Movement restrictions, including border closures, self-monitoring requirements, and measures affecting humanitarian personnel applied by authorities in DRC and other countries, are creating additional challenges for the deployment and rotation of specialised Ebola staff.
MSF currently runs seven ETCs and more than 15 isolation units across Ituri, North Kivu, South Kivu and Tshopo provinces, with a combined capacity of more than 430 beds. Since the beginning of the outbreak and up to 14 July, MSF teams had admitted more than 968 patients, including 357 confirmed cases. MSF has also supported the recovery of 116 survivors following treatment and care. In addition, MSF supports the Ministry of Health with surveillance and detection activities, community engagement, training, and efforts to ensure safe access to other essential healthcare services.
The Ebola outbreak is unfolding in a context of armed conflict, displacement and multiple concurrent health emergencies. Insecurity continues to restrict access to some communities, while MSF teams are simultaneously responding to other urgent medical needs, including cholera and malaria. The approaching rainy season is also expected to drive a surge in malaria cases, placing further strain on an already overstretched health system.
It is crucial to accelerate efforts to improve access to Ebola care while ensuring the provision of other basic humanitarian assistance, including healthcare, water and sanitation.
We cannot continue responding to the epidemic with the same limited resources while it continues to outpace us. Only a robust, adequately resourced medical response that truly reflects the scale of needs on the ground can prevent this outbreak from becoming a crisis beyond our ability to contain. To achieve that, expanded international support is urgently needed.
Newport
Since the start of the outbreak, MSF teams in Ituri, North Kivu, South Kivu and Tshopo provinces have established Ebola Treatment Centres in Bunia, Mongbwalu, Komanda, Goma, Butembo, Bukavu, and Lwiro, as well as more than 15 isolation units. Additional isolation and treatment facilities are being prepared across the affected provinces. MSF has also strengthened infection prevention and control measures in health facilities it supports. In addition, MSF is carrying out a wide range of critical activities, including community engagement, support for surveillance activities, training health workers in infection prevention and control, supplying health facilities with medicines and equipment, and helping to ensure the continuity of essential healthcare services beyond the Ebola disease response. Hundreds of tonnes of medical supplies and equipment have been shipped from Kinshasa and abroad, and more than 2,200 staff are currently involved in MSF's Ebola response, including 800 Ministry of health staff supported by MSF.

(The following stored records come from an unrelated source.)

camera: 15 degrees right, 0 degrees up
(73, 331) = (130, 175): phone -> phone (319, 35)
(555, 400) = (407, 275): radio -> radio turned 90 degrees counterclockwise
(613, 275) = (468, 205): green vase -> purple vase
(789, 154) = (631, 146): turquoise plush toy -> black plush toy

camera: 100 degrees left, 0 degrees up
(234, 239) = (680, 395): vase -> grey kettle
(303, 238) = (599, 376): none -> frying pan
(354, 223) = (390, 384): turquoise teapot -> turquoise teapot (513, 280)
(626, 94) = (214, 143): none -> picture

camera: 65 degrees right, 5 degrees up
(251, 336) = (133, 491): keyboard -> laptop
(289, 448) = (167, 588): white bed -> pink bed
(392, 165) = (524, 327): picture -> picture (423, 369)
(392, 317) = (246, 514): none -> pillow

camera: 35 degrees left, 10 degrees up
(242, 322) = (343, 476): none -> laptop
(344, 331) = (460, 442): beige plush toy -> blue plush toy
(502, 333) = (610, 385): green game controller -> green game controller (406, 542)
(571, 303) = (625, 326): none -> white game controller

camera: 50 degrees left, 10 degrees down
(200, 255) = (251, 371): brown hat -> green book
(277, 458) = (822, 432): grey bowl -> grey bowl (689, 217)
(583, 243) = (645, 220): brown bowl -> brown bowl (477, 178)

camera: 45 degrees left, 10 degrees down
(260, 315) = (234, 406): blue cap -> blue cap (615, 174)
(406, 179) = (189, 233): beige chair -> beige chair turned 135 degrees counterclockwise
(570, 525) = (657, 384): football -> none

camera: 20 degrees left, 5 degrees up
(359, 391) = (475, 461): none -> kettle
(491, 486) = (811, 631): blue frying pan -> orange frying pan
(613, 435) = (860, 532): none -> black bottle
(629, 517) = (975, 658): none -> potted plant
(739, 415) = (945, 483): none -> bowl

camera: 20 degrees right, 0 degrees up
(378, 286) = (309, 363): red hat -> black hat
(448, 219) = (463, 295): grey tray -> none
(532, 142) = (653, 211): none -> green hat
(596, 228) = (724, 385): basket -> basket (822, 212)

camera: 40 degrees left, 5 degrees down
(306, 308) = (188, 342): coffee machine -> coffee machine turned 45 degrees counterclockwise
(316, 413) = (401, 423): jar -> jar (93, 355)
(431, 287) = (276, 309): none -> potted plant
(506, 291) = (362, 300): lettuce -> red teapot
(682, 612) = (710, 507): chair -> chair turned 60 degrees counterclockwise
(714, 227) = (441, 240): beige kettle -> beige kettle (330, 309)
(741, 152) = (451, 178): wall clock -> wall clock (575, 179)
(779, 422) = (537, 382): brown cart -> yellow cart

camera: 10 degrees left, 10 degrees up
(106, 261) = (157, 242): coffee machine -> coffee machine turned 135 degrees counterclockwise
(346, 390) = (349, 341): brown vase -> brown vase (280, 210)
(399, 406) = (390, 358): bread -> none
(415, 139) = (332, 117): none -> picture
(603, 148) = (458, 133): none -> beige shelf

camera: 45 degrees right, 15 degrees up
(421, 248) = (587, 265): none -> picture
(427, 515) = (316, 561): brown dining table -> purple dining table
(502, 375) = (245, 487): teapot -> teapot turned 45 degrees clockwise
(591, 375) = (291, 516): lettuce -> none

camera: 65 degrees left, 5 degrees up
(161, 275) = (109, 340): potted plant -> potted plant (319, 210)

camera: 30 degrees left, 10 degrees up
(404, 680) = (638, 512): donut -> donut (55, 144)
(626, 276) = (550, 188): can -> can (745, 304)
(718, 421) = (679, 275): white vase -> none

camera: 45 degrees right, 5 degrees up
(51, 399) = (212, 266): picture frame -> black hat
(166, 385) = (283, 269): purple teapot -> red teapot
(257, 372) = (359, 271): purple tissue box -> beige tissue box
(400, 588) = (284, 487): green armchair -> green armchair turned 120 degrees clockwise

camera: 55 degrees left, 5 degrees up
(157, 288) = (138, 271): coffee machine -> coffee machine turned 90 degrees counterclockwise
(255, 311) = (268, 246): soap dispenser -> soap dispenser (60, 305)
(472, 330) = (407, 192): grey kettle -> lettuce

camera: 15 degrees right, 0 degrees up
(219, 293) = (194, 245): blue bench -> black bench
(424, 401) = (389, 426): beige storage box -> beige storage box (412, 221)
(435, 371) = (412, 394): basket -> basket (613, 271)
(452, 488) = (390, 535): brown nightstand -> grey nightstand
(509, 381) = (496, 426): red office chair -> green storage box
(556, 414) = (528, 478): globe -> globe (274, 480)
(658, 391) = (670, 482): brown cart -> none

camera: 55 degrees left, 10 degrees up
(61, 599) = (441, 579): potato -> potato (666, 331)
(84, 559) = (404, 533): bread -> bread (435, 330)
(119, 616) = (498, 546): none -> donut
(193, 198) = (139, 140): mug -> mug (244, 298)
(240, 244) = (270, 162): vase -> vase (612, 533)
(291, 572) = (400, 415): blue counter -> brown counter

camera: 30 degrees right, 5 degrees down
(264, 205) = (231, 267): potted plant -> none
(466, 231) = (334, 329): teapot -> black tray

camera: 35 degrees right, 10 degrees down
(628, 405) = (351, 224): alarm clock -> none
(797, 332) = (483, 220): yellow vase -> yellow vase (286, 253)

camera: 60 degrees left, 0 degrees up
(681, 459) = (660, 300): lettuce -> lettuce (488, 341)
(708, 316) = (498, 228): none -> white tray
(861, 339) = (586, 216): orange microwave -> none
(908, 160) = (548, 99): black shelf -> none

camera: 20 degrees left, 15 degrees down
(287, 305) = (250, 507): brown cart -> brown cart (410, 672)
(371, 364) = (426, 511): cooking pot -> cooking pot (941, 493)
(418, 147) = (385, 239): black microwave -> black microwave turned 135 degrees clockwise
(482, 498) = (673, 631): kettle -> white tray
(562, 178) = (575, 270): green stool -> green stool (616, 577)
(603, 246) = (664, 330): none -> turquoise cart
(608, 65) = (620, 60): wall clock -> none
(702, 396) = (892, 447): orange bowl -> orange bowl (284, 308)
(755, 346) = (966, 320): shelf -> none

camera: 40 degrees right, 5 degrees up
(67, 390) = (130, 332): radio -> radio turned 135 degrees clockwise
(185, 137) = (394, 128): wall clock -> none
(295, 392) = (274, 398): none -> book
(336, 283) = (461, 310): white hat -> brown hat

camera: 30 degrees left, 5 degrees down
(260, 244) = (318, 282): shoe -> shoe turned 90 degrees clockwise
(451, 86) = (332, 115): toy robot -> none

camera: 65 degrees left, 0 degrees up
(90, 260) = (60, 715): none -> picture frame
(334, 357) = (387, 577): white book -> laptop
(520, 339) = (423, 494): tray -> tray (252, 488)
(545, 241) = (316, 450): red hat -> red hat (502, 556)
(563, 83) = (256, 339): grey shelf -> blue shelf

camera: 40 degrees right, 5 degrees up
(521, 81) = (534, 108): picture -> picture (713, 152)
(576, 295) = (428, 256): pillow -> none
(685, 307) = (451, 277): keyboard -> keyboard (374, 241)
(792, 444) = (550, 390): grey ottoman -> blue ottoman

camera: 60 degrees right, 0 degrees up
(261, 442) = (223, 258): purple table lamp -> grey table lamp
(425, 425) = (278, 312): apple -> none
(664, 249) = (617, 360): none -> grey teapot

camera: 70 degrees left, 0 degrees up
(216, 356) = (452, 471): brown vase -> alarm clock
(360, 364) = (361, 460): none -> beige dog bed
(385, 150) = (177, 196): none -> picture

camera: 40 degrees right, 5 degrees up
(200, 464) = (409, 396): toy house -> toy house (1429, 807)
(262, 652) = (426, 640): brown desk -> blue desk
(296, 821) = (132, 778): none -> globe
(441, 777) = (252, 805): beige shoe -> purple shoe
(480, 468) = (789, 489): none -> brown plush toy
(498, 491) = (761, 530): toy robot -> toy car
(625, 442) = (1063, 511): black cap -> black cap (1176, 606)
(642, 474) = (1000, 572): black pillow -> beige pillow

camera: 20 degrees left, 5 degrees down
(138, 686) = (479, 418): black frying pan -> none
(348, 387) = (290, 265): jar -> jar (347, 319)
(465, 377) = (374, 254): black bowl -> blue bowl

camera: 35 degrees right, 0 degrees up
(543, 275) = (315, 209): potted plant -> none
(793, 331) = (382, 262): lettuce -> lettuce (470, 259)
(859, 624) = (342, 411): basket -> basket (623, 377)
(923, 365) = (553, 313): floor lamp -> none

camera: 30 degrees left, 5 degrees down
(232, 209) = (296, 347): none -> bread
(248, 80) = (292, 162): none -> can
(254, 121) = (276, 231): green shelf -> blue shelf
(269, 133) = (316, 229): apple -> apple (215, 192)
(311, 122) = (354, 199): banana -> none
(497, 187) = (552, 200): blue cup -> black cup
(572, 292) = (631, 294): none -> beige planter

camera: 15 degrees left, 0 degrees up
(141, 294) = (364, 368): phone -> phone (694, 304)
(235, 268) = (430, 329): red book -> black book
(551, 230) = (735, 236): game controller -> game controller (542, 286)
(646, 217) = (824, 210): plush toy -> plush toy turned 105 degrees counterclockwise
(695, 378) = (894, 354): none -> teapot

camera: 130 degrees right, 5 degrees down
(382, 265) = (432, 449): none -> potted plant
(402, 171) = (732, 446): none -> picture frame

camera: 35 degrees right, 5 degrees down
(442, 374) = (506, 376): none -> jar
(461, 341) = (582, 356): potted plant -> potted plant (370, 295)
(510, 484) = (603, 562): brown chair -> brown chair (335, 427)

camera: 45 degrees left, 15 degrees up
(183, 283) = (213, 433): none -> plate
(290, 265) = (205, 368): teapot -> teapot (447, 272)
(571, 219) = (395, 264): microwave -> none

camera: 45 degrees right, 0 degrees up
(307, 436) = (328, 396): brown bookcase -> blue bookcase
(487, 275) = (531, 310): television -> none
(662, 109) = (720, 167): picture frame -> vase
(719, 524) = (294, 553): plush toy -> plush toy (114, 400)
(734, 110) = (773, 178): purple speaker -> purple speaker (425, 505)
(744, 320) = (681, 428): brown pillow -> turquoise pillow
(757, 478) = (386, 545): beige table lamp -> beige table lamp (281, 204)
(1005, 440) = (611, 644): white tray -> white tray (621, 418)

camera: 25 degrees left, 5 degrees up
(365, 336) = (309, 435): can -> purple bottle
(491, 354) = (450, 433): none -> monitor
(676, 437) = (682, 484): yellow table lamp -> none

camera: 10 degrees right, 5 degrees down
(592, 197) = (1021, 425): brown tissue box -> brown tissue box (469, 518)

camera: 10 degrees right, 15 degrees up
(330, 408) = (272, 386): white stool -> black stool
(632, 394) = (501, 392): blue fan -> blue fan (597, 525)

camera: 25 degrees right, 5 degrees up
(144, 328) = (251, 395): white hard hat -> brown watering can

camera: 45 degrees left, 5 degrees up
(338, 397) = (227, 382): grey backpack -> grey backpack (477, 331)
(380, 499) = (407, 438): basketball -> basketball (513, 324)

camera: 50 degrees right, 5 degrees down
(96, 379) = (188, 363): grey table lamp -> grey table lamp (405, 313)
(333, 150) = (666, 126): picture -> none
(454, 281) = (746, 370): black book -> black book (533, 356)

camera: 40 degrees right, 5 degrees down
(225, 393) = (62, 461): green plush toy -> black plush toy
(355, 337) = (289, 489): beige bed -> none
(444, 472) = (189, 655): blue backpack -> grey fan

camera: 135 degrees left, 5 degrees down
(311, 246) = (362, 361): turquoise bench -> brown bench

Alongside its support for the Ebola disease outbreak response, MSF remains committed to providing impartial medical care to people across DRC, where works in 16 of the country's 26 provinces. MSF teams respond to the needs of people affected by conflict, displacement, disease outbreaks and sexual violence. Key activities include surgical care for people wounded by violence; treatment of malnutrition; HIV and tuberculosis care; reproductive health services; paediatric care; malaria prevention and treatment; disease outbreak prevention, surveillance, and response; and mental health support. MSF teams are also responding to other preventable disease outbreaks, including cholera and measles.